Mike Hayes, who took over as RTPI president last month, is an enthusiastic proponent of this inclusive approach. He has also been at the cutting face of the planning system, having served as chief planner of Liverpool and Glasgow and head of regeneration at the inner London borough of Lambeth. He is currently director of development and environment at Watford council.
Building: All too often, developers, housebuilders and architects find it frustrating to deal with development control sections of local planning departments over their planning applications. How would the RTPI tackle this problem?
MH: As our manifesto for planning published last November puts it, the RTPI is campaigning for development control to be replaced by "development management". This involves turning what is regarded as a negative regulatory process into a positive one. People should be encouraged to recognise the positive contributions the process makes, such as creating new places and homes and distributing cash to local communities through section 106 agreements.
Planning departments are overwhelmed by their workload. Are the extra resources earmarked by government adequate to increase staffing and skills?
The Office of the Deputy Prime Minister is injecting an extra £350m over three years, and this is a welcome start. Some of this will be used to recruit more people, as we reckon the UK is short of 4000 planners, about 10–15% of the workforce, I should think. But we need to do more to attract people into the planning system. One-year postgraduate courses are now being set up that should appeal to young people, and we also hope to attract more applicants from minority groups. And to address the skills gap, we hope that more funds will be put into the system by increasing planning application fees. At present the maximum fee is only £20,000 on developments that could cost several billion. Compared with consultants' fees, which could be as much as £500,000, this is a very marginal cost. So many developers would welcome an increase in fees if it means they get a response within a reasonable time.
Planning departments are increasingly criticised for lacking Urban Design skills. How do you think this can be rectified?

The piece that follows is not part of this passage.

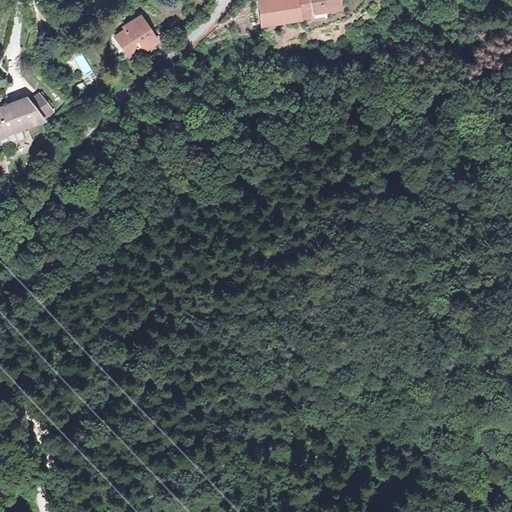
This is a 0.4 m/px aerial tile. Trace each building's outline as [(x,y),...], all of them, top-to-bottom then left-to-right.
[(313,0),(260,0),(266,27),(317,16),(316,11),(313,0)] [(343,0),(313,0),(316,11),(344,4),(343,0)] [(126,25),(116,31),(128,50),(138,45),(138,46),(155,36),(142,14),(126,24),(126,25)] [(83,78),(92,73),(81,52),(72,57),(83,78)] [(23,96),(0,107),(0,134),(9,130),(11,130),(43,114),(34,93),(24,98),(23,96)]
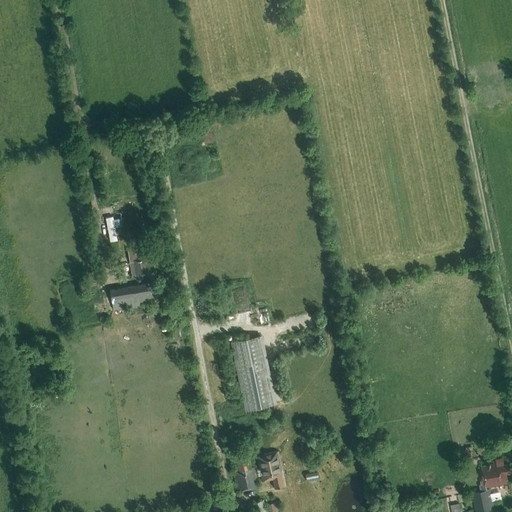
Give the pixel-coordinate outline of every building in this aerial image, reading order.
[(115,226),(121,225),(120,215),(106,216),(107,240),(116,239),(115,226)] [(132,278),(153,275),(149,252),(145,253),(144,247),(127,250),(129,262),(132,278)] [(85,280),(87,287),(96,285),(95,278),(85,280)] [(113,309),(158,302),(156,292),(170,290),(168,283),(156,285),(155,281),(109,288),(113,309)] [(262,336),(247,339),(231,343),(245,410),(276,403),(262,336)] [(256,455),(262,480),(272,478),(274,487),(283,485),(280,470),(282,470),(278,451),(256,455)] [(238,492),(258,487),(254,467),(253,467),(251,457),(234,460),(236,470),(233,471),(238,492)] [(504,465),(503,460),(502,457),(496,458),(497,463),(482,466),(485,483),(479,484),(481,490),(471,492),(474,511),(491,511),(495,511),(493,500),(501,498),(500,492),(491,493),(490,489),(486,489),(486,487),(508,482),(506,474),(510,473),(508,464),(504,465)] [(306,481),(318,478),(316,467),(303,470),(306,481)] [(251,502),(252,511),(266,511),(265,505),(267,504),(266,499),(251,502)] [(277,511),(276,502),(267,504),(269,511),(277,511)] [(459,511),(457,503),(451,504),(452,511),(459,511)]
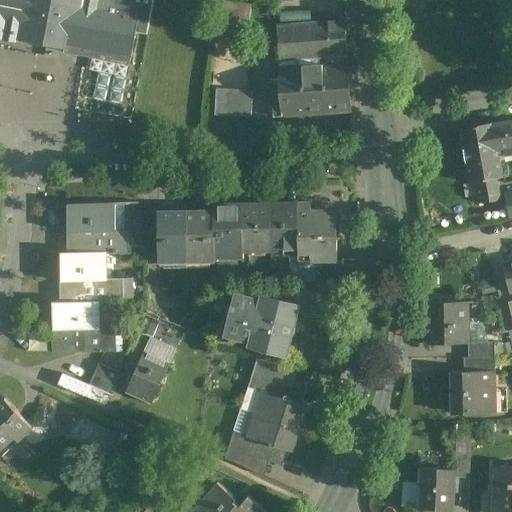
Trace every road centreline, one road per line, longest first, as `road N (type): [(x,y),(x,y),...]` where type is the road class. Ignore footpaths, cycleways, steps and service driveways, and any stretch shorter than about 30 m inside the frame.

For two decades, design hasn't featured in the planning system, which is wholly wrong. Planning schools and independent training agencies are now putting on urban design courses for planning officers and councillors. But we need to do more.

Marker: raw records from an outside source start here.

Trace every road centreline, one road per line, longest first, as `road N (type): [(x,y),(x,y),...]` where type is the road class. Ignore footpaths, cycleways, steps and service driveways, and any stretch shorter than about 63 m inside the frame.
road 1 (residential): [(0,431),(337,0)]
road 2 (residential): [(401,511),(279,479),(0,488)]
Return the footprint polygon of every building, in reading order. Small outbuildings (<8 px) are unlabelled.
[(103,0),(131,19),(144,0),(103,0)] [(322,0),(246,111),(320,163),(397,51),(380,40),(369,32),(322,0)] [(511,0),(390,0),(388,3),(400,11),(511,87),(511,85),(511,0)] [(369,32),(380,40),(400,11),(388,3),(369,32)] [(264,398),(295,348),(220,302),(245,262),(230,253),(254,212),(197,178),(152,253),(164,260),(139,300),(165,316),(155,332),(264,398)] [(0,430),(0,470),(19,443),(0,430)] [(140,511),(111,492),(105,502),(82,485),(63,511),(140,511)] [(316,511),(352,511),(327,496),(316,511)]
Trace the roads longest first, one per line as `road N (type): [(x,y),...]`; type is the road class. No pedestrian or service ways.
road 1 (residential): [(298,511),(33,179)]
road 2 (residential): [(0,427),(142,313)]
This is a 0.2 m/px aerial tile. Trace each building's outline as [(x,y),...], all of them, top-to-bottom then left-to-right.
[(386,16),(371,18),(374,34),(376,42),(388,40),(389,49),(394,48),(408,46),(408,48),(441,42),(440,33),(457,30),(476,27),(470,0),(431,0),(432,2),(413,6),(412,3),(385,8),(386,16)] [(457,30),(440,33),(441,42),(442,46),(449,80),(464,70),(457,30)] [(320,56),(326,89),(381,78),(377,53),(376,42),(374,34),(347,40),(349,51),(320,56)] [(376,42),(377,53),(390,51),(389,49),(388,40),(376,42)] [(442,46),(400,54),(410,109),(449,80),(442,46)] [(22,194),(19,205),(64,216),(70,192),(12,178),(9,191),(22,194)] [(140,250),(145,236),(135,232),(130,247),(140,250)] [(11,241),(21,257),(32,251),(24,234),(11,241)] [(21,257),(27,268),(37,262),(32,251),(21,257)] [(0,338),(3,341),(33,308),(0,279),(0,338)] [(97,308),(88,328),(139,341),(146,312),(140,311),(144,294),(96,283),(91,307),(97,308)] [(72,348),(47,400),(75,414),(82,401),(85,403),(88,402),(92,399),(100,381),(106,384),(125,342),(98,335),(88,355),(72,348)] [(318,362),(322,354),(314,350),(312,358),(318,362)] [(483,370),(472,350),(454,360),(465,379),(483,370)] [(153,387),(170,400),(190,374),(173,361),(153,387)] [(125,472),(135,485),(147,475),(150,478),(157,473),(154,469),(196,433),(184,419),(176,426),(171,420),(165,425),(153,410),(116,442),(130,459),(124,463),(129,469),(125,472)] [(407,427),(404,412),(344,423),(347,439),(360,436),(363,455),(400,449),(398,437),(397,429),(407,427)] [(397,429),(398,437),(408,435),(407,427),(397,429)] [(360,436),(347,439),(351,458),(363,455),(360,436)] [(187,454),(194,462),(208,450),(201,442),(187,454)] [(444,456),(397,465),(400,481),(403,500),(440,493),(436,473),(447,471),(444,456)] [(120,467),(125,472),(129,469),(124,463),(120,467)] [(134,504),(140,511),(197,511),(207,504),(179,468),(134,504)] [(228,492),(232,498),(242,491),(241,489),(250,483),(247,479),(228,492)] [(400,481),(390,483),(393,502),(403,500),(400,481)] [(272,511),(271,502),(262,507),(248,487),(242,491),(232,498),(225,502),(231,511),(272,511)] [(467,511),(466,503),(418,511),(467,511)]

Would you say the RTPI wants planners to become more proactive rather than just reactive?
Yes – we planners like to think we have vision. But vision without action is hallucination, and I think we are now inheriting the consequence. So we do need to be about development. And the business of making action plans is becoming more important.
It’s bananas – and that stands for ‘Build Absolutely Nothing Anywhere Near Anyone’
Developers and architects are getting worried that the nimby tendency is growing stronger and planning committee councillors are trying to appease it by rejecting planning applications. How do you see this?
Yes, it's bananas – and that stands for "Build Absolutely Nothing Anywhere Near Anyone". The planning system is the agent for delivering government policy and, particularly in the South-east, local planning committees don't like that sort of policy. They feel they have things imposed on them without context. The spatial development strategies proposed in the current planning bill should provide this context. This should lead to a debate about why we need more more houses and other developments, and I think this will help.
How effective do you think the new planning bill going through parliament will be?
The jury's out. For a long while, we've wanted the planning system to be seriously reformed. One criticism is that the new process will be more complex than before, but we're dealing with a complex world. The driver has to be a sense of vision. And the trick for planners is to be lightfooted without getting bogged down in bureaucracy.
What new initiatives is the RTPI taking?
We are setting up a nationwide system of planning aid with an injection of £4m in government funds, and we already have 650 volunteers. Planning aid should help deliver the government agenda of community engagement. At present people don't know about the planning system until it hits them, and then it immediately becomes a confrontational issue. But planning aid should turn it into a more positive, proactive process.
Your expertise is in urban regeneration. How do you think this could be better organised?
Although we are getting better at urban regeneration, the big criticism is that there are too many one-off initiatives, and people don't buy into them. We've got to recognise that urban regeneration is not one-dimensional: it covers many economic, social and environmental issues. And people have got to be at the heart of it.